[Source passage — start]

The Company has not retrospectively applied a change in segment reporting to the Annual Report on Form 10-K of Holdings for the fiscal year ended December 31, 2016. Prior to our acquisition of MPG, the Company did not operate in what is now its Powertrain or Casting business units and its Driveline business unit contributed approximately 95% of its consolidated net sales. A retrospective breakout of financial information for Driveline and Metal Forming, the business units in which the Company had operations prior to the acquisition of MPG, would result in immaterial changes and would not provide meaningful information to investors.
Furnished as Exhibit 99.1 hereto is a revised segment footnote of the Company’s information by reportable segment for its Driveline and Metal Forming business units as of December 31, 2016 and 2015, and for the years ended, December 31, 2016, 2015 and 2014.

[Source passage — finish]

▶ _What to work on_
1: Answer these questions on the segment reporting passage:
(a) About what share of consolidated net sales came from the Driveline business unit before the MPG acquisition?
(b) As which exhibit is the revised segment footnote furnished?
(c) For which years ended does the revised footnote give information?
2: Please sum up the segment reporting passage in two sentences.
3: Continue the segment reporting passage from its final sentence.

[Raw data — start]

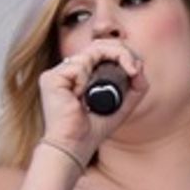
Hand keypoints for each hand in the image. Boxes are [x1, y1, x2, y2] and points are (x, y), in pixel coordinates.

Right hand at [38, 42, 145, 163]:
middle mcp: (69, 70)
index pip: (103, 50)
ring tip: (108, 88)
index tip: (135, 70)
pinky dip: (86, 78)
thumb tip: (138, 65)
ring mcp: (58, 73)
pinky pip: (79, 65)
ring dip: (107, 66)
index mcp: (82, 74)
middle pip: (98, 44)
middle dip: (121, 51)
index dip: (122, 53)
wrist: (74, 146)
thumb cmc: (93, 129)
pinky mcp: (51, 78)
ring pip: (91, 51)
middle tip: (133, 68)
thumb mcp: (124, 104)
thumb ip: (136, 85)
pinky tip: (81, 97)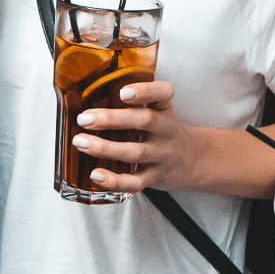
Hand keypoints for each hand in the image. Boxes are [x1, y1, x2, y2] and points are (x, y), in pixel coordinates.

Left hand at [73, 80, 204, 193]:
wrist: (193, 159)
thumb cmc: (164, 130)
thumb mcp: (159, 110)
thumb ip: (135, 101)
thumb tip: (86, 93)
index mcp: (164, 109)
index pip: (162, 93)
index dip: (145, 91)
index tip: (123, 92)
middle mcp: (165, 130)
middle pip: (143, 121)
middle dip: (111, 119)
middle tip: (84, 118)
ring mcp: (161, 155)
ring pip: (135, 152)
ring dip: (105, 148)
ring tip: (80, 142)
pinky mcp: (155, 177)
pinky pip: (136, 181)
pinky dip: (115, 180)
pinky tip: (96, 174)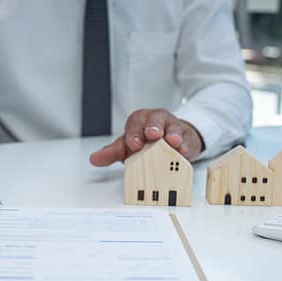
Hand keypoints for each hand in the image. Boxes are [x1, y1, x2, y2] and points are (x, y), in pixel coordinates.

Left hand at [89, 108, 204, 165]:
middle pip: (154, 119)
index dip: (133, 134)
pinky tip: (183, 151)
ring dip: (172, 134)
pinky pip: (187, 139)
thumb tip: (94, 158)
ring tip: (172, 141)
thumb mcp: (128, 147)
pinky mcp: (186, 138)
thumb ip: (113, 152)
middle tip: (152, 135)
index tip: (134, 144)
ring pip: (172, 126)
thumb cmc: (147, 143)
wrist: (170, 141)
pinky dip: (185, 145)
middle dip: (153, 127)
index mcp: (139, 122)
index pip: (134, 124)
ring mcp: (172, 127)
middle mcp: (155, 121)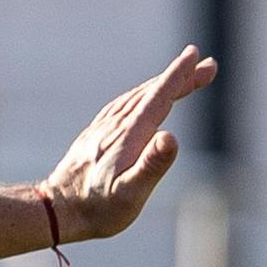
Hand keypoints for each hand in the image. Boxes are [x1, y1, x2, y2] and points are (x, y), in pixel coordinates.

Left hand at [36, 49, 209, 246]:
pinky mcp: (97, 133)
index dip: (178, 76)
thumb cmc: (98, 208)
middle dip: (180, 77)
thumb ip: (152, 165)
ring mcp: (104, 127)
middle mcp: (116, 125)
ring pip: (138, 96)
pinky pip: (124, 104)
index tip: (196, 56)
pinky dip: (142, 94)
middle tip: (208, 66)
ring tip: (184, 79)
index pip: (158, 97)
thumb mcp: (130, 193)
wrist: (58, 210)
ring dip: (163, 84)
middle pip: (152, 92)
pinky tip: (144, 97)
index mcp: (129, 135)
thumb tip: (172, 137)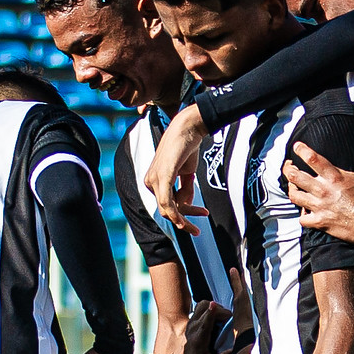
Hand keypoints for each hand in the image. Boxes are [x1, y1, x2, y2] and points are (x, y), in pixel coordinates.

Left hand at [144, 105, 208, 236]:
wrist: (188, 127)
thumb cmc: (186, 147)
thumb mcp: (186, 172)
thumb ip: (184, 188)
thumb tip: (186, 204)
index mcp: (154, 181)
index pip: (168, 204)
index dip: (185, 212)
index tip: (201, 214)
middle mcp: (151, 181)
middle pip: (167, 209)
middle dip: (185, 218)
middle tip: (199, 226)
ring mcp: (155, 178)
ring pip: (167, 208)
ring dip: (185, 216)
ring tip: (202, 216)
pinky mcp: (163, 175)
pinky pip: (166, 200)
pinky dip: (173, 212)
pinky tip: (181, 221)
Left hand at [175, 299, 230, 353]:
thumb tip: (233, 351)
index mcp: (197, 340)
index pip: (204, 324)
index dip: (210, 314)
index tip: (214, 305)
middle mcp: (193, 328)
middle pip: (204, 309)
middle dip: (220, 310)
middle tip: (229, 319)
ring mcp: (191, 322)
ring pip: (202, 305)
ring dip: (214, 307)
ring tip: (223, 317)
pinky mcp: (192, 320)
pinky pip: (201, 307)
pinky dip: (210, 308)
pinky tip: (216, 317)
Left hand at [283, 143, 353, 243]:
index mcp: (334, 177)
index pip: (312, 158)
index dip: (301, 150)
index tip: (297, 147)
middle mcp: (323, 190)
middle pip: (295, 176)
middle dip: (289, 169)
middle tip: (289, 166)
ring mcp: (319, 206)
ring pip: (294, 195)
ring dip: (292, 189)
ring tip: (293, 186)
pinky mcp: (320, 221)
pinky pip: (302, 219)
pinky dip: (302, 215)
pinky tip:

[Raw data — finish]

▶ _Answers by task_
1:
(a) Approximately 95%.
(b) Exhibit 99.1.
(c) The years ended December 31, 2016, 2015 and 2014.

2: The Company has not retrospectively applied its change in segment reporting to the Form 10-K for fiscal 2016 because, before acquiring MPG, it had no Powertrain or Casting operations and Driveline made up about 95% of net sales, so a breakout for Driveline and Metal Forming would be immaterial and not meaningful to investors. Instead, a revised segment footnote for Driveline and Metal Forming is furnished as Exhibit 99.1, covering December 31, 2016 and 2015 and the years ended December 31, 2016, 2015 and 2014.

3:
Change in Accounting Principle
Effective April 1, 2017, the Company changed its method of accounting for indirect inventory from capitalizing and recording as expense when the inventory was consumed to now expensing indirect inventory at the time of purchase. The Company believes that expensing indirect inventory at the time of purchase is preferable as the change (1) aligns purchase patterns of indirect inventory with our current operational strategies, (2) reduces the administrative burden associated with recordkeeping for indirect inventory, and (3) results in a uniform accounting policy across our global operations as MPG’s accounting method had been to expense indirect inventory upon purchase.
Based on the guidance in ASC 250 Accounting Changes and Error Corrections, the Company would apply this change in accounting principle retrospectively, however, we have not retrospectively revised our financial statements in the Annual Report on Form 10-K of Holdings for the fiscal year ended December 31, 2016. The impact on previously reported inventories, net would be a reduction of $37.2 million, with an associated decrease of previously reported retained earnings of $24.2 million and an associated increase in previously reported deferred tax assets of $13.0 million as of December 31, 2016. The impact to Holdings’ Statements of Income was immaterial in any of the periods that would require retrospective application.
Item 9.01 |
Financial Statements and Exhibits.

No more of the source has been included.